I'm currently involved in an annotation project focused on identifying as many repeats as possible in a recently assembled (1st draft) genome. Without a library of repeats/TEs to start from, I'm using a number of denovo detection pipelines (RepeatModeler, REPET, etc) to create a library of family consensus sequences.
I'd also like to take advantage of tools that search for individual TE copies based on structure, rather than by all-by-all alignment. For example, LTRharvest or LTR_STRUC (there are many more). A lot of these tools produce results detailing the individual copies of repeats in the genome, rather than families or consensus sequences.
So: What is the best way to get families/consensus sequences from these individual copies? What tools could I use to cluster the sequences and extract common groups?

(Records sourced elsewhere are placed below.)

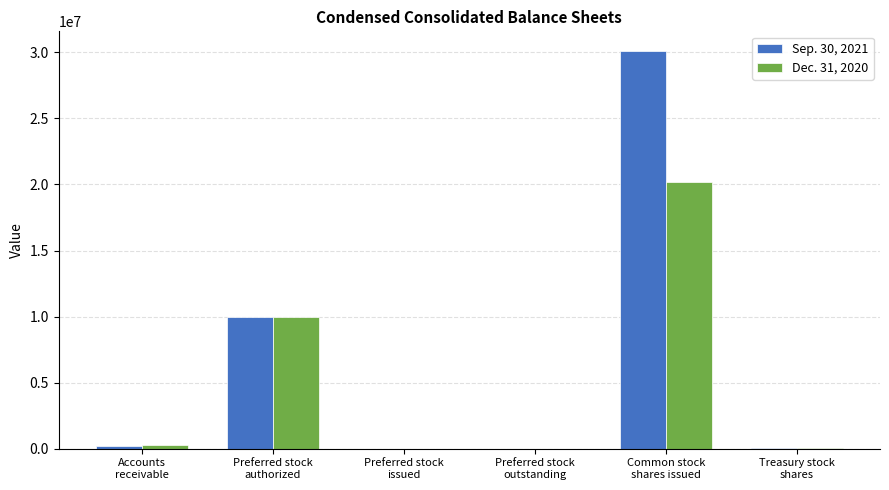

Which series has the largest total across all categories?

Sep. 30, 2021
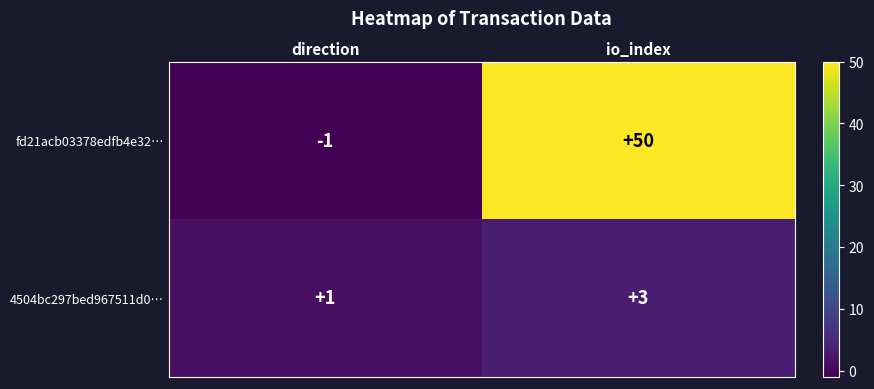

Which category has the lowest value across all series?

direction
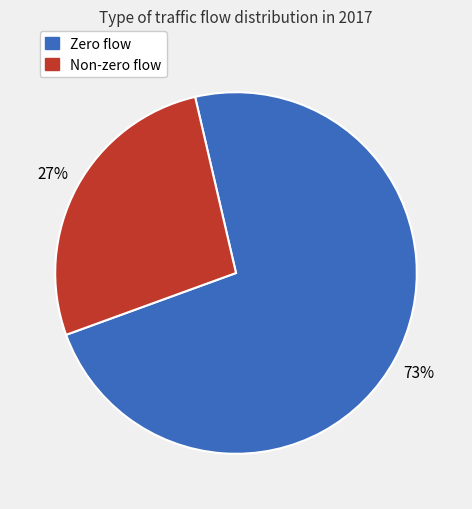

Is there a majority slice in this chart?

Yes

As it currently stands, I have thousands of TE copies, and the structural features (LTRs, Target site duplications, etc) haven't yet been characterized. I was hoping for suggestions on a clustering program (such as those in Vmatch, BLASTClust or UCLUST) that could tentatively divide sequences in to families, at which point I could determine a consensus.

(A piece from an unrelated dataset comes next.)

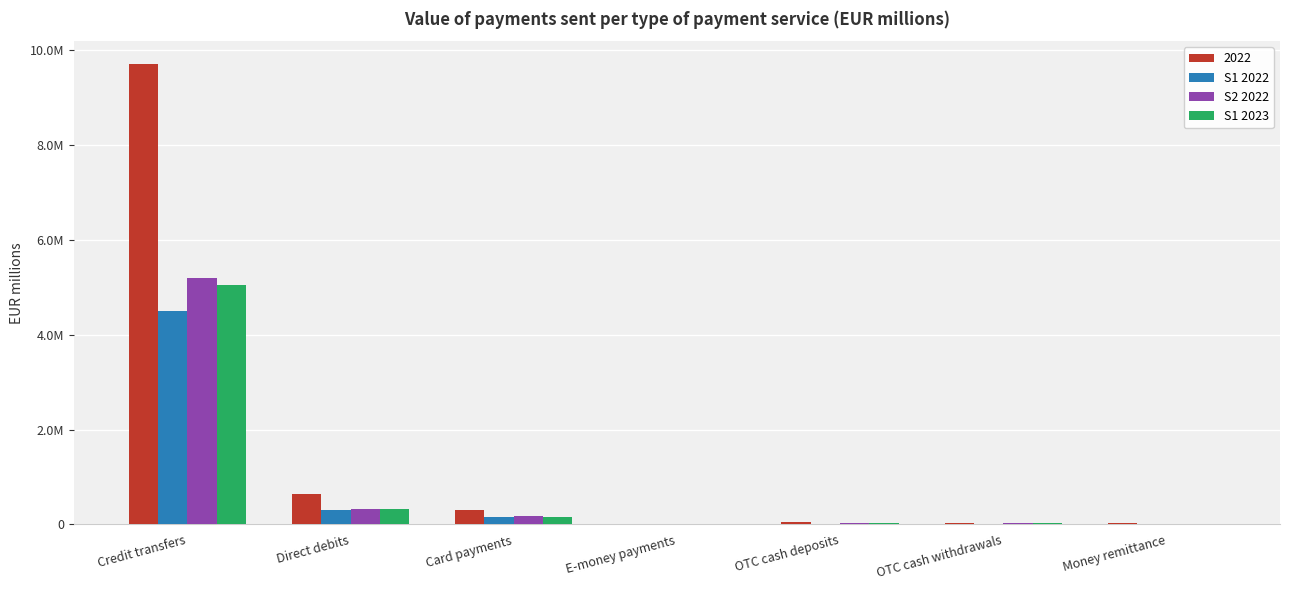

What are all the series names shown in the legend?

2022, S1 2022, S2 2022, S1 2023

When I was doing similar work in Arabidopsis, I spoke with biologists who told me what the characteristics of the LTRs and other hallmarks of TEs are so that I could begin to think of a process by which to identify the different types. Without those things characterized, you may have to resort to the characters of a related species. I think all 3 clustering programs would be good, and good to compare the results before assigning families.